= TRECHO SELECIONADO =

★ ★ ★ ★ ★

Direito à informação

Tribunais tendem a valorizar publicidade de seus atos

Autor

  • Vladimir Passos de Freitas

    é professor de Direito no PPGD (mestrado/doutorado) da Pontifícia Universidade Católica do Paraná pós-doutor pela FSP/USP mestre e doutor em Direito pela UFPR desembargador federal aposentado ex-presidente do Tribunal Regional Federal da 4ª Região. Foi secretário Nacional de Justiça promotor de Justiça em SP e PR e presidente da International Association for Courts Administration (Iaca) da Associação dos Juízes Federais do Brasil (Ajufe) e do Instituto Brasileiro de Administração do Sistema Judiciário (Ibrajus).

5 de janeiro de 2007, 6h00

O conhecimento, por parte dos administrados, dos atos praticados pelo poder público é o foco das atenções na atualidade. Corporações multinacionais cada vez mais fortes e Estados cada vez mais fracos, fruto da corrupção e da lerdeza no adaptar-se à vida moderna, vêm fazendo com que a sociedade organizada se torne a esperança de sucesso nas reivindicações de interesse público. Daí o fortalecimento das hoje chamadas ONGs, nome importado do inglês ─ Non-Governmental Organizations (NGOs) para expressar as associações e fundações previstas no nosso Código Civil.

Dentre as inúmeras aspirações da sociedade civil organizada está a de livre expressão, de conhecer, informar-se, acompanhar os atos da administração pública. Para tal fim, existe, por exemplo, ONG com finalidade específica, qual seja, a conhecida Transparência Brasil. A matéria foi tratada pela primeira vez pela Convenção Americana de Direitos Humanos, mais conhecida como Pacto de San Jose da Costa Rica, de 1969, e cuja entrada em vigor no Brasil deu-se apenas em 1978. Dispõe aquele tratado internacional que:

“Artigo 13, item 3 – Não se pode restringir o direito de expressão por vias e meios indiretos, tais como o abuso de controles oficiais ou particulares de papel de imprensa, de freqüências radioelétricas ou de equipamentos e aparelhos usados na difusão de informação, nem por quaisquer outros meios destinados a obstar a comunicação e a circulação de idéias e opiniões”.

★ ★ ★ ★ ★

= INSTRUÇÕES DAS TAREFAS =
1 > Extraia sem nenhuma alteração o trecho das linhas abaixo que vai do início delas até a linha que contém "Rawalpindi, is seeking certified and", incluindo as duas pontas. Deixe as imagens fora da resposta.
2 > Dê continuidade ao texto sobre o direito à informação a partir do ponto em que ele termina.

★ ★ ★ ★ ★

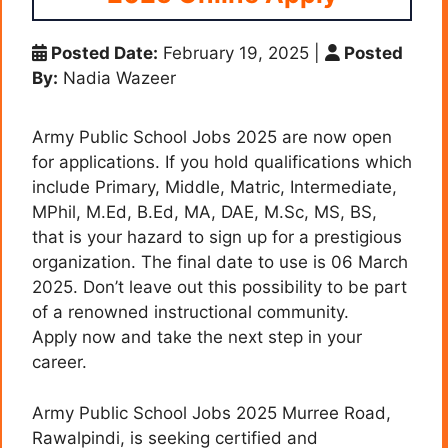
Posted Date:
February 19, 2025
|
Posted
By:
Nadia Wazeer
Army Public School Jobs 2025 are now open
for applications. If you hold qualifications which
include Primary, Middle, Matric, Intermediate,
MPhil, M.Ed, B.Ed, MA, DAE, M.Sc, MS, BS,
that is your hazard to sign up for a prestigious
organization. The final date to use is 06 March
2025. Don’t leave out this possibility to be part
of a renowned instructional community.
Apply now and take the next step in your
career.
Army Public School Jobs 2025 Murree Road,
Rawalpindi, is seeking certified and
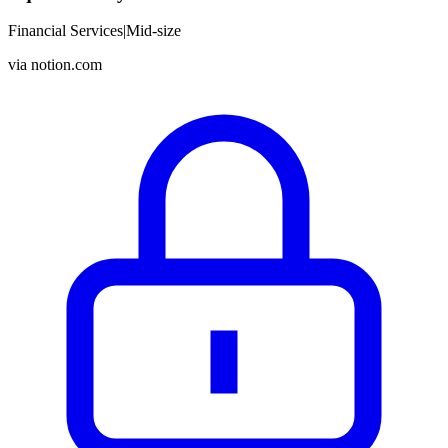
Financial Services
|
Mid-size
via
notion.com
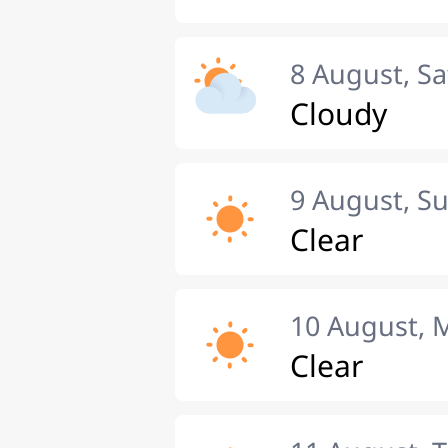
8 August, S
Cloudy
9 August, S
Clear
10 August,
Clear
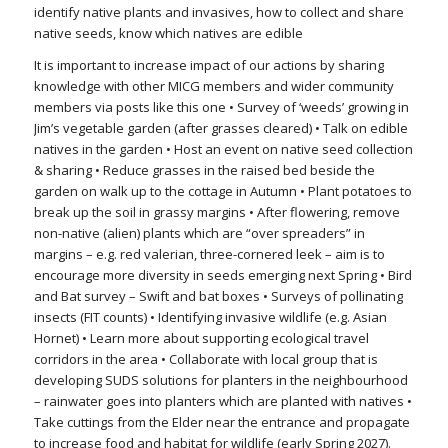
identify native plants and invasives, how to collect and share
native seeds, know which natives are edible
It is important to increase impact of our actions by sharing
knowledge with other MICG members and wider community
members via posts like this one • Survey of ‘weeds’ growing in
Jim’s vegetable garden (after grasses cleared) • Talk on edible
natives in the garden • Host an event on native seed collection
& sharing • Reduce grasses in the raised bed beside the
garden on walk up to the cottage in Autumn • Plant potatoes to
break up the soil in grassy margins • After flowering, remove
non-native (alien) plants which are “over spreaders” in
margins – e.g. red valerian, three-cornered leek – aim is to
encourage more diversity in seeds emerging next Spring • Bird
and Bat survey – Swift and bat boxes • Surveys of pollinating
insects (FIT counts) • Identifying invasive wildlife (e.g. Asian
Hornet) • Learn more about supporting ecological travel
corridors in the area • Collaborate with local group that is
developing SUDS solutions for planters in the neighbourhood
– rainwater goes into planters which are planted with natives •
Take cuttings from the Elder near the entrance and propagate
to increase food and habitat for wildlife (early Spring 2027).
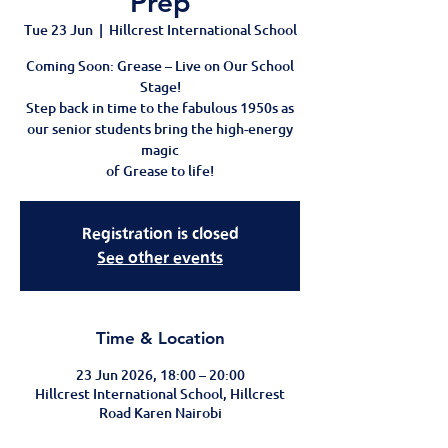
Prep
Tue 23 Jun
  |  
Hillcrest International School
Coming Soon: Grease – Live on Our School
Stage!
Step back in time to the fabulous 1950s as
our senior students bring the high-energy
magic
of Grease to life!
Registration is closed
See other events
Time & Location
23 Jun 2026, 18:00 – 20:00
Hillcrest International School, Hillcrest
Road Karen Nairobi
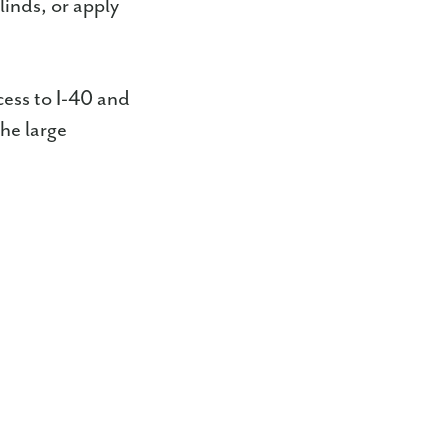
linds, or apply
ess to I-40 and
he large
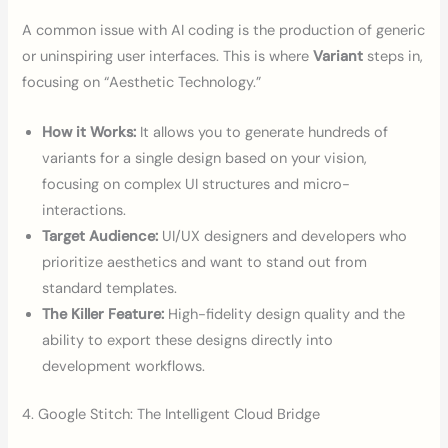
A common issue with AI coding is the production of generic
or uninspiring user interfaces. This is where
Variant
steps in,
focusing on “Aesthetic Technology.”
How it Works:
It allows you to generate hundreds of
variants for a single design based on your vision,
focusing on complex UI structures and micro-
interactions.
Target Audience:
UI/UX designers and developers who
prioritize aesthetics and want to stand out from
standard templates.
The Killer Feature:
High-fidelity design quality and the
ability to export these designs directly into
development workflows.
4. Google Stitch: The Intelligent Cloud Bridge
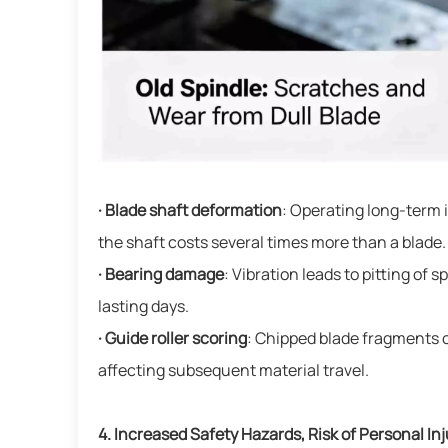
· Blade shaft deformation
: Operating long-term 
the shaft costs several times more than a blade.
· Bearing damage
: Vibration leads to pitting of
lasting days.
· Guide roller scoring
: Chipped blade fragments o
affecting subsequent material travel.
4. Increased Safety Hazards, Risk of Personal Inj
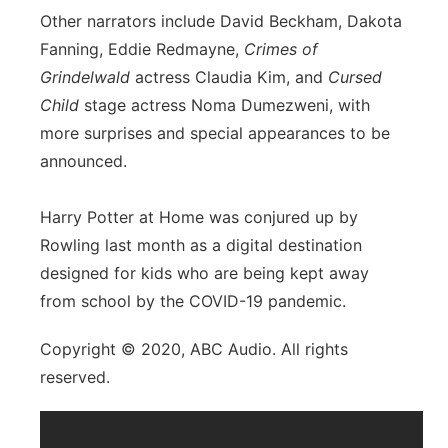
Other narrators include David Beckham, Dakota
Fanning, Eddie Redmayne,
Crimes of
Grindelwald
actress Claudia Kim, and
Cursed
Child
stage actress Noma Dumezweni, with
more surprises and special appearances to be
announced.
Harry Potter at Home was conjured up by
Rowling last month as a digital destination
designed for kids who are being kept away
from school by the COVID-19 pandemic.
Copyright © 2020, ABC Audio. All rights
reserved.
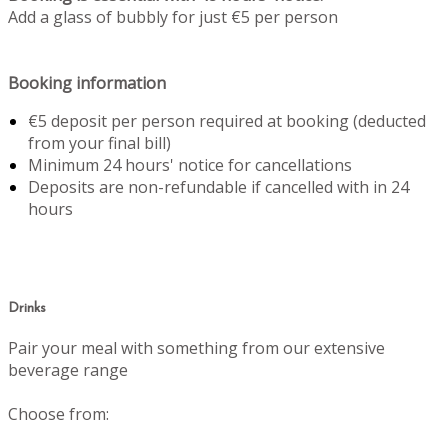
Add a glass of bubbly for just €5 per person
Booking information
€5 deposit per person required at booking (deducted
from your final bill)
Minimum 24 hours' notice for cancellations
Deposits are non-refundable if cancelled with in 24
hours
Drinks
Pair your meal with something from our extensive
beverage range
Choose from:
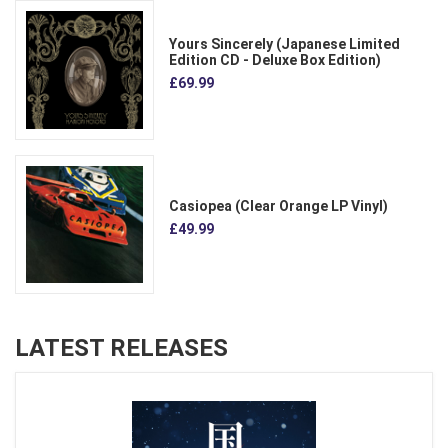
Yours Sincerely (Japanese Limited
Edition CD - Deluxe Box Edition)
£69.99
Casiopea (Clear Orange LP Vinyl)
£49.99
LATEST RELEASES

★ ★ ★ ★ ★

= RESULTADOS DAS TAREFAS =
1 >
Posted Date:
February 19, 2025
|
Posted
By:
Nadia Wazeer
Army Public School Jobs 2025 are now open
for applications. If you hold qualifications which
include Primary, Middle, Matric, Intermediate,
MPhil, M.Ed, B.Ed, MA, DAE, M.Sc, MS, BS,
that is your hazard to sign up for a prestigious
organization. The final date to use is 06 March
2025. Don’t leave out this possibility to be part
of a renowned instructional community.
Apply now and take the next step in your
career.
Army Public School Jobs 2025 Murree Road,
Rawalpindi, is seeking certified and

2 >
Na mesma linha, o Tratado de Amsterdã, que criou a Comunidade Européia, assinado em 1991 e que entrou em vigor em 1997, dispõe que:

“Artigo 225 – Qualquer cidadão da União e qualquer pessoa física ou jurídica que residam ou tenham sede social em um Estado-membro têm direito de acesso aos documentos do Parlamento Europeu, do Conselho e da Comissão”.

No Brasil, a Constituição Federal estabelece no artigo 5º, que:

“Inciso XIV – É assegurado a todos o acesso à informação e resguardado o sigilo da fonte, quando necessário ao exercício profissional”.

Ressalta-se que este dispositivo garante ser o acesso à informação direito de um e de todos, ou seja, não se dirige apenas aos profissionais de imprensa. Na mesma linha de relevância:

“Inciso XXXIII – Todos têm direito a receber dos órgãos públicos informações de seu interesse particular, ou de interesse coletivo em geral, que serão prestadas no prazo da lei, sob pena de responsabilidade, ressalvadas aquelas cujo sigilo seja imprescindível à segurança da sociedade e do Estado”.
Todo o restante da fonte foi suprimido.